Category: Political News,Politics

The right speaks with gratitude for a White House dream realized.

“We believe he’s sent from God,” Kathy Kiely, 67, said of Mr. Trump from a mall food court in Prescott, Ariz., “to bring us back to where we used to be, and where we can be.”

More common, though, are the darker appraisals: of enemies real and imagined, of what awaits us if the national rupture remains.

“History always repeats itself,” said Robert Brock, 42, a Trump-supporting truck driver in South Daytona, Fla., forecasting a kind of modern civil war between conservative and liberal. “People aren’t realizing that.”

In flashes, the race’s final weeks have lurched from abstract menace to notes of genuine violence. Mail bombs targeted Mr. Trump’s Democratic opponents. The president praised and re-enacted a congressman’s assault on a reporter, to cheers and laughter inside a Montana airplane hangar. He suggested that the military should fire upon migrant rock-throwers at the southern border.

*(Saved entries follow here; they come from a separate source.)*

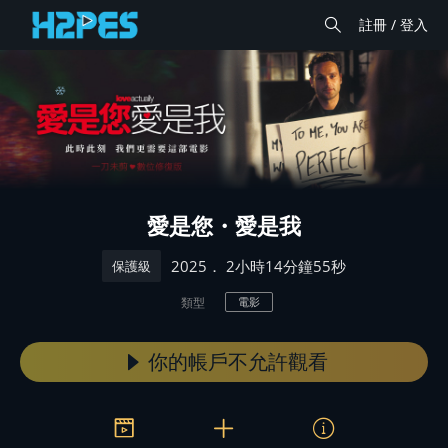
註冊 / 登入
愛是您・愛是我
． 2小時14分鐘55秒
2025
保護級
類型
電影
你的帳戶不允許觀看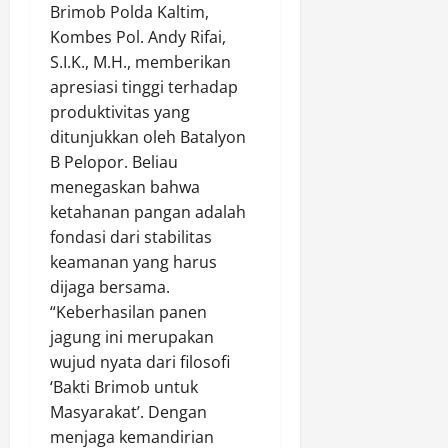
Brimob Polda Kaltim,
i
s
Agustus
Kombes Pol. Andy Rifai,
D
i
10,
S.I.K., M.H., memberikan
a
N
2026
n
apresiasi tinggi terhadap
e
M
0
l
produktivitas yang
e
a
ditunjukkan oleh Batalyon
n
y
B Pelopor. Beliau
g
a
menegaskan bahwa
h
n
ketahanan pangan adalah
o
fondasi dari stabilitas
r
Agustus
m
keamanan yang harus
10,
a
dijaga bersama.
2026
t
“Keberhasilan panen
0
i
jagung ini merupakan
S
wujud nyata dari filosofi
e
‘Bakti Brimob untuk
r
Masyarakat’. Dengan
t
menjaga kemandirian
a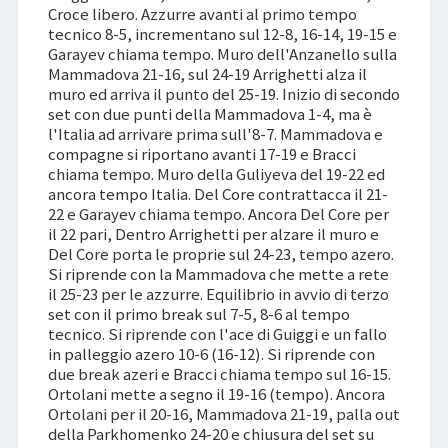
Croce libero. Azzurre avanti al primo tempo
tecnico 8-5, incrementano sul 12-8, 16-14, 19-15 e
Garayev chiama tempo. Muro dell'Anzanello sulla
Mammadova 21-16, sul 24-19 Arrighetti alza il
muro ed arriva il punto del 25-19. Inizio di secondo
set con due punti della Mammadova 1-4, ma è
l'Italia ad arrivare prima sull'8-7. Mammadova e
compagne si riportano avanti 17-19 e Bracci
chiama tempo. Muro della Guliyeva del 19-22 ed
ancora tempo Italia. Del Core contrattacca il 21-
22 e Garayev chiama tempo. Ancora Del Core per
il 22 pari, Dentro Arrighetti per alzare il muro e
Del Core porta le proprie sul 24-23, tempo azero.
Si riprende con la Mammadova che mette a rete
il 25-23 per le azzurre. Equilibrio in avvio di terzo
set con il primo break sul 7-5, 8-6 al tempo
tecnico. Si riprende con l'ace di Guiggi e un fallo
in palleggio azero 10-6 (16-12). Si riprende con
due break azeri e Bracci chiama tempo sul 16-15.
Ortolani mette a segno il 19-16 (tempo). Ancora
Ortolani per il 20-16, Mammadova 21-19, palla out
della Parkhomenko 24-20 e chiusura del set su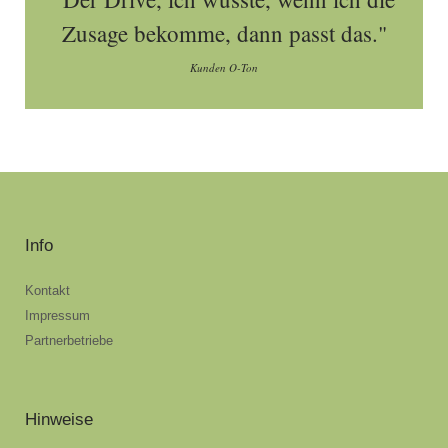
Zusage bekomme, dann passt das."
Kunden O-Ton
Info
Kontakt
Impressum
Partnerbetriebe
Hinweise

And inside the Volusia County Republican office, where Mr. Brock spoke of looming combat after a rally for the statewide ticket, gunshots had shattered a front window last week, piercing a poster with the president’s surname. By the weekend, the sign was up again, with a hole visible just above the “R” — a message to whomever had done this, to whomever doubts the tenacity of the president’s people.

“It’s a reminder,” Mr. Brock said. “We’re not going to go away.”

Historians have reached for parallels lately and generally found them wanting. There is a measure of the ’60s-style upheaval and hazard, they say, and some midterm echoes from 1994 or 2010. But the divisions feel deeper, harder. The cement is drying.